:: Extracted material ::
▬▬▬
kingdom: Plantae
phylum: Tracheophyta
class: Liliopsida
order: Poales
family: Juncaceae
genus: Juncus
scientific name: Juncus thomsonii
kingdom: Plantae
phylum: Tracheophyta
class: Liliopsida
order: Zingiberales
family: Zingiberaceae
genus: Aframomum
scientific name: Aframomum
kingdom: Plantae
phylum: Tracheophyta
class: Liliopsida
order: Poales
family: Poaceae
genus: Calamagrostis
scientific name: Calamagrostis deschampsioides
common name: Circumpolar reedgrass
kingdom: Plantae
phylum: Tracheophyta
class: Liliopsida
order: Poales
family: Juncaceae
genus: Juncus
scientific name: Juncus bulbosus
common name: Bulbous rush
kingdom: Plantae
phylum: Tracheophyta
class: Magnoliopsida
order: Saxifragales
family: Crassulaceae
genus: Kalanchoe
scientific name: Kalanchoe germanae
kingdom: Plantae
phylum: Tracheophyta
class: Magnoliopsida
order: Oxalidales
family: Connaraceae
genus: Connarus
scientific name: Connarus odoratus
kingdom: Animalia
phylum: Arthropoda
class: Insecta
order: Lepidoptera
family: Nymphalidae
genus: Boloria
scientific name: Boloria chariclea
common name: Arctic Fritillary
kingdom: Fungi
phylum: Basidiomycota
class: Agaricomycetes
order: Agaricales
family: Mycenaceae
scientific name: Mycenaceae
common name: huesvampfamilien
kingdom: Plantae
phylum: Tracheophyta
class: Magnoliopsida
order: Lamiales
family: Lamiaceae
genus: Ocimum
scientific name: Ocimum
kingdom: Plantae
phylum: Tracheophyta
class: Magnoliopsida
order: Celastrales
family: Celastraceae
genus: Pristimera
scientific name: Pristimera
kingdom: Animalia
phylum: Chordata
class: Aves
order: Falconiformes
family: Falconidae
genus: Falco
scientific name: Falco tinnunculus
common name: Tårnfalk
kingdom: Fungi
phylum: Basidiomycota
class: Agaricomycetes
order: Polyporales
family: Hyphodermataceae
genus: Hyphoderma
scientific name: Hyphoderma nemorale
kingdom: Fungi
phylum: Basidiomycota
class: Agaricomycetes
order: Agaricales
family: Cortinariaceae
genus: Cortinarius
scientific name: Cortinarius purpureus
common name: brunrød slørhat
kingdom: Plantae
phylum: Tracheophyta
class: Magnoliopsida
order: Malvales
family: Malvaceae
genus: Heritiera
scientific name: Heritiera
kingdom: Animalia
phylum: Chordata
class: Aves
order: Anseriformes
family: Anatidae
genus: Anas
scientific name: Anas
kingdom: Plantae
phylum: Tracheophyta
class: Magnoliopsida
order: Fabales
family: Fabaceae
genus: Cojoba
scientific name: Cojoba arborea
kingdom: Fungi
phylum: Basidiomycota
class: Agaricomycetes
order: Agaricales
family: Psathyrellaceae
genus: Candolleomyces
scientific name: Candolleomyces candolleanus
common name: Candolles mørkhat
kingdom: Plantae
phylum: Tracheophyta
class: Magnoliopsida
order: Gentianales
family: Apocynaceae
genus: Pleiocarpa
▬▬▬
:: Written request ::
Could you retype the lines above without any changes, starting at the line that contains "family: Psathyrellaceae" and continuing through the last line?

:: Written answer ::
family: Psathyrellaceae
genus: Candolleomyces
scientific name: Candolleomyces candolleanus
common name: Candolles mørkhat
kingdom: Plantae
phylum: Tracheophyta
class: Magnoliopsida
order: Gentianales
family: Apocynaceae
genus: Pleiocarpa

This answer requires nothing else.